Strategy 4: The time horizon of a private company. Valve co-founder Gabe Newell once said: “We don’t worry about quarterly earnings. We worry about what the industry looks like ten years from now.” It sounds like a PR line. But look at Valve’s behavior over the past decade — Steam Controller open-sourced, SteamVR tracking technology open-sourced, Steam Deck replacement parts sold openly — and the pattern is consistent. A company that has to report quarterly profits to shareholders cannot tolerate an unprofitable open-source project eating up engineering time. Valve can.
The Tug-of-War Between Closed and Open Hardware
I don’t want to canonize Valve. Just three months ago, Valve announced the Steam Machine’s price at $1,049 — a figure more than a few community members called “not exactly accessible.” One HN commenter snarked: “If they’d included this screen in the base model, the pricing might actually make sense.”
But in fairness, Valve chose the harder path. Sony and Microsoft sell you a locked box — you can’t open it, can’t modify it, and swapping a hard drive risks voiding your warranty. Valve’s approach: sell you the machine, let you buy replacement parts individually, give you the chassis schematics, and now hand you the accessory design files too.
This echoes the two extremes of the smartphone industry: on one side, Apple’s walled garden, where changing a battery means a bureaucratic knife fight with official support. On the other, the Framework laptop, where you can upgrade the motherboard yourself.

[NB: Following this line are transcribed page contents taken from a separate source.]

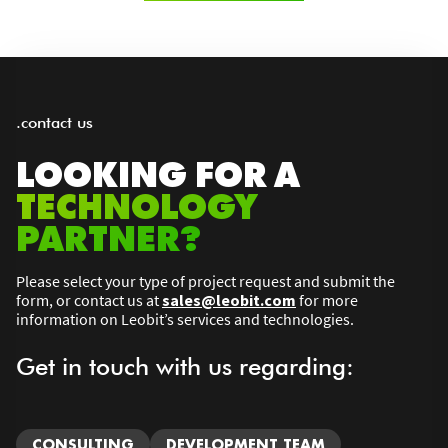
.contact us
LOOKING FOR A
TECHNOLOGY
PARTNER?
Please select your type of project request and submit the
form, or contact us at
sales@leobit.com
for more
information on Leobit’s services and technologies.
Get in touch with us regarding:
CONSULTING
DEVELOPMENT TEAM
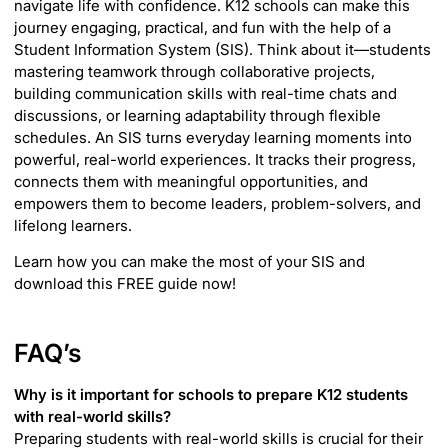
navigate life with confidence. K12 schools can make this
journey engaging, practical, and fun with the help of a
Student Information System (SIS). Think about it—students
mastering teamwork through collaborative projects,
building communication skills with real-time chats and
discussions, or learning adaptability through flexible
schedules. An SIS turns everyday learning moments into
powerful, real-world experiences. It tracks their progress,
connects them with meaningful opportunities, and
empowers them to become leaders, problem-solvers, and
lifelong learners.
Learn how you can make the most of your SIS and
download this FREE guide now!
FAQ’s
Why is it important for schools to prepare K12 students
with real-world skills?
Preparing students with real-world skills is crucial for their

In the games console category — traditionally the most locked-down hardware segment in consumer tech — Valve chose the second path.
Steam Machine console (Source: GamingOnLinux)
The Real Signal
Let’s zoom back in on the display itself. Its bill of materials comes to roughly $100: a 5.83-inch monochrome e-ink panel, an ESP32 controller, thirteen screws, and four magnets. At that price point, whether the accessory is open-source or not has zero impact on Valve’s financials.
But the signal is unmistakable: Valve doesn’t just want to sell you a machine. It wants you to have every freedom after you own that machine — to open it, modify it, bolt on an e-ink display, and then share your mod with the world. Because every time you tinker, you deepen your bond with the Steam ecosystem.
A hundred dollars’ worth of blueprints, buying the future of an ecosystem. Valve has done the math.